::: PAGE TEXT

How does Miami implement this defense?  Miami will often press out of this look.  In the above photo, Miami would press the "X" and "B" receiver.  They can aggressively press the receiver because they have the deep safeties as a safety net, should they miss.  Miami's defensive linemen aggressively attack the line of scrimmage, specifically the ends.  Their Defensive Tackles play a bit more gap-responsibility than our guys.  The linebackers are responsible for covering the RB's and the TE.  Don't be fooled, however, their primary responsibility is the run.

What routes are unavailable or unwise against Miami's Cover-2 Man Under look?  Clearly, because of the de facto double team, the outside receivers are usually taken away.  Ever wonder why our famous "rainbow offense" failed miserably against Miami?  Yes, that's correct.  We tried to attack their strength.

Hitches, quick outs, and arrows are definitely out as primary routes because of the press.  Deep outs, deep posts, and corners are out as primary routes.  We will revisit those in a moment.

::::::

STATED TASK 1. Quote the records word for word, everything from the line containing "purple cross: moved 18 px left, 6 px up" down to the end of the records, and leave out the picture lines.

::: PROVIDED RECORDS

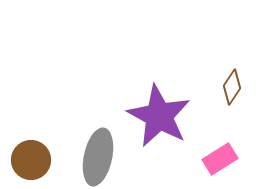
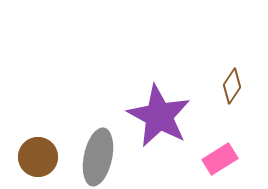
brown diamond: moved 1 px up
brown circle: moved 7 px right, 3 px up
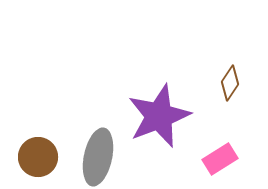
brown diamond: moved 2 px left, 3 px up
purple star: rotated 22 degrees clockwise
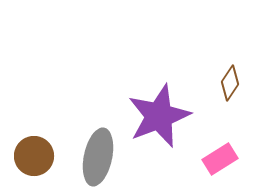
brown circle: moved 4 px left, 1 px up
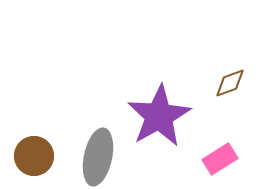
brown diamond: rotated 36 degrees clockwise
purple star: rotated 8 degrees counterclockwise
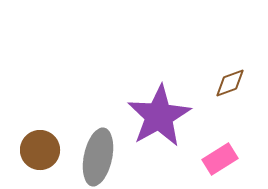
brown circle: moved 6 px right, 6 px up
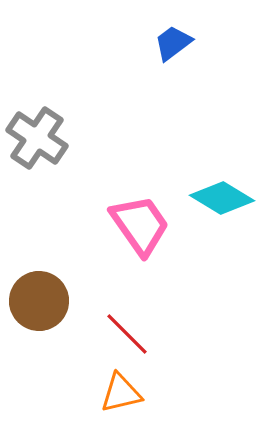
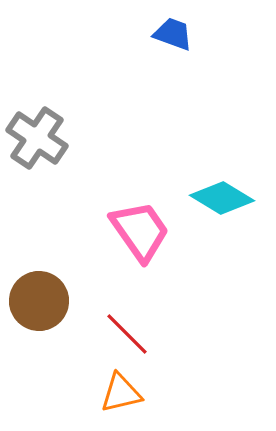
blue trapezoid: moved 9 px up; rotated 57 degrees clockwise
pink trapezoid: moved 6 px down
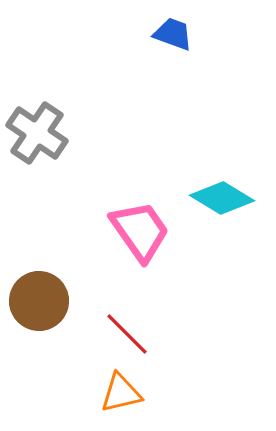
gray cross: moved 5 px up
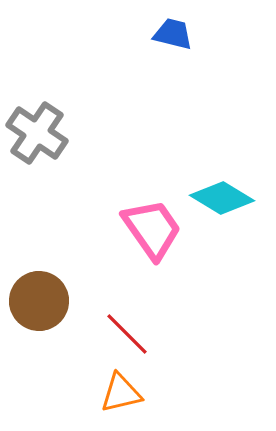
blue trapezoid: rotated 6 degrees counterclockwise
pink trapezoid: moved 12 px right, 2 px up
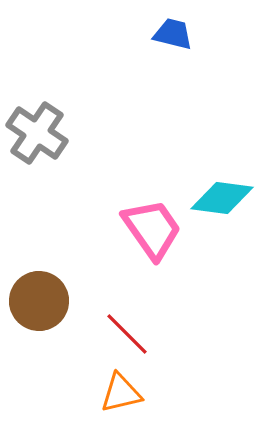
cyan diamond: rotated 24 degrees counterclockwise
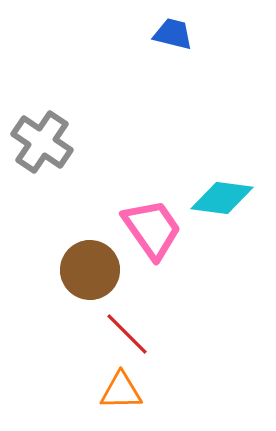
gray cross: moved 5 px right, 9 px down
brown circle: moved 51 px right, 31 px up
orange triangle: moved 2 px up; rotated 12 degrees clockwise
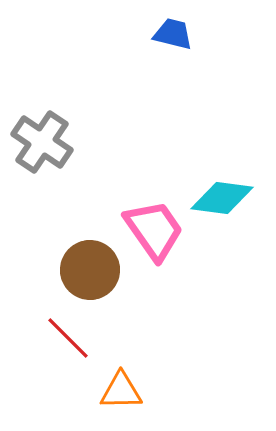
pink trapezoid: moved 2 px right, 1 px down
red line: moved 59 px left, 4 px down
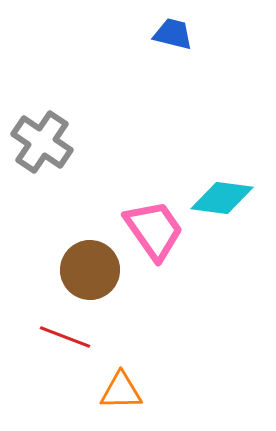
red line: moved 3 px left, 1 px up; rotated 24 degrees counterclockwise
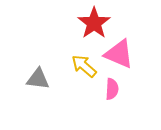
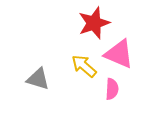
red star: rotated 16 degrees clockwise
gray triangle: rotated 10 degrees clockwise
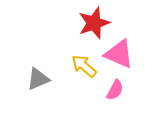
gray triangle: rotated 40 degrees counterclockwise
pink semicircle: moved 3 px right, 1 px down; rotated 25 degrees clockwise
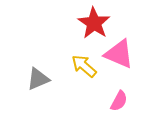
red star: rotated 20 degrees counterclockwise
pink semicircle: moved 4 px right, 11 px down
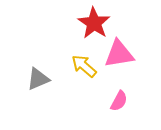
pink triangle: rotated 32 degrees counterclockwise
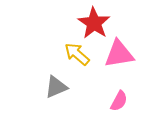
yellow arrow: moved 7 px left, 12 px up
gray triangle: moved 18 px right, 8 px down
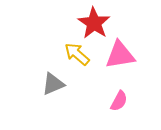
pink triangle: moved 1 px right, 1 px down
gray triangle: moved 3 px left, 3 px up
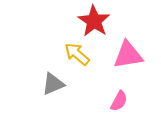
red star: moved 2 px up
pink triangle: moved 8 px right
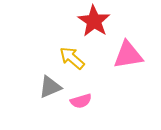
yellow arrow: moved 5 px left, 4 px down
gray triangle: moved 3 px left, 3 px down
pink semicircle: moved 38 px left; rotated 45 degrees clockwise
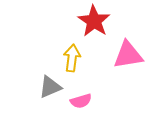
yellow arrow: rotated 56 degrees clockwise
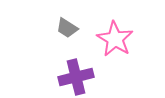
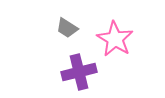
purple cross: moved 3 px right, 5 px up
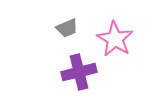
gray trapezoid: rotated 55 degrees counterclockwise
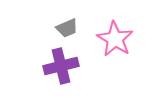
purple cross: moved 18 px left, 6 px up
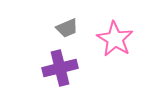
purple cross: moved 1 px left, 2 px down
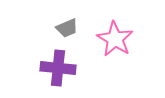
purple cross: moved 2 px left; rotated 20 degrees clockwise
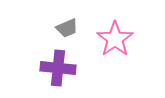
pink star: rotated 6 degrees clockwise
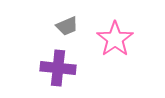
gray trapezoid: moved 2 px up
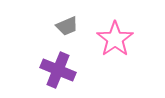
purple cross: moved 2 px down; rotated 16 degrees clockwise
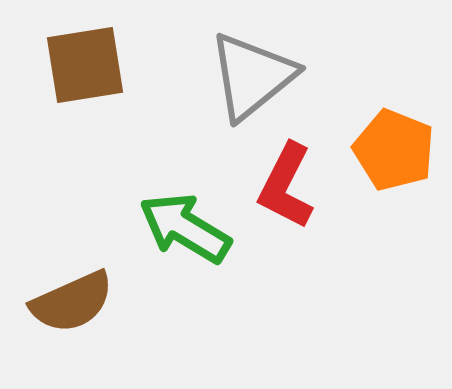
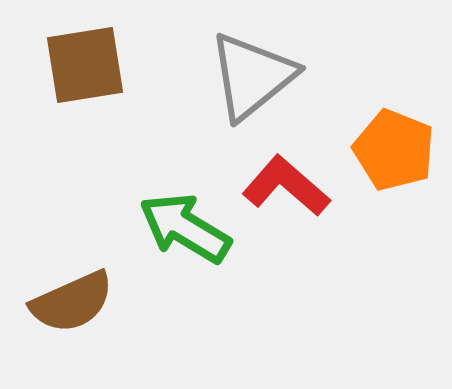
red L-shape: rotated 104 degrees clockwise
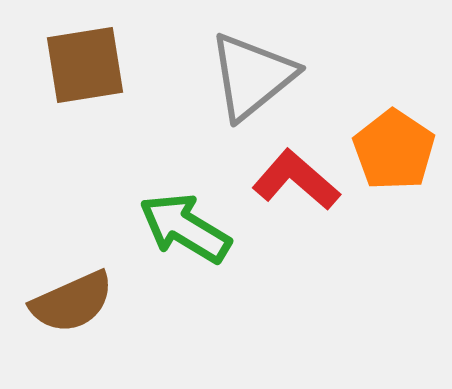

::::::

STATED TASK 2. Please print everything in the Miami defense text from "Hitches, quick outs, and" down to "in a moment.", word for word.

RESULT 1.
purple cross: moved 18 px left, 6 px up
purple cross: moved 1 px left, 2 px down
purple cross: moved 2 px left; rotated 20 degrees clockwise
pink star: rotated 6 degrees clockwise
gray trapezoid: moved 2 px up
purple cross: moved 2 px down; rotated 16 degrees clockwise
red L-shape: rotated 104 degrees clockwise

RESULT 2.
Hitches, quick outs, and arrows are definitely out as primary routes because of the press.  Deep outs, deep posts, and corners are out as primary routes.  We will revisit those in a moment.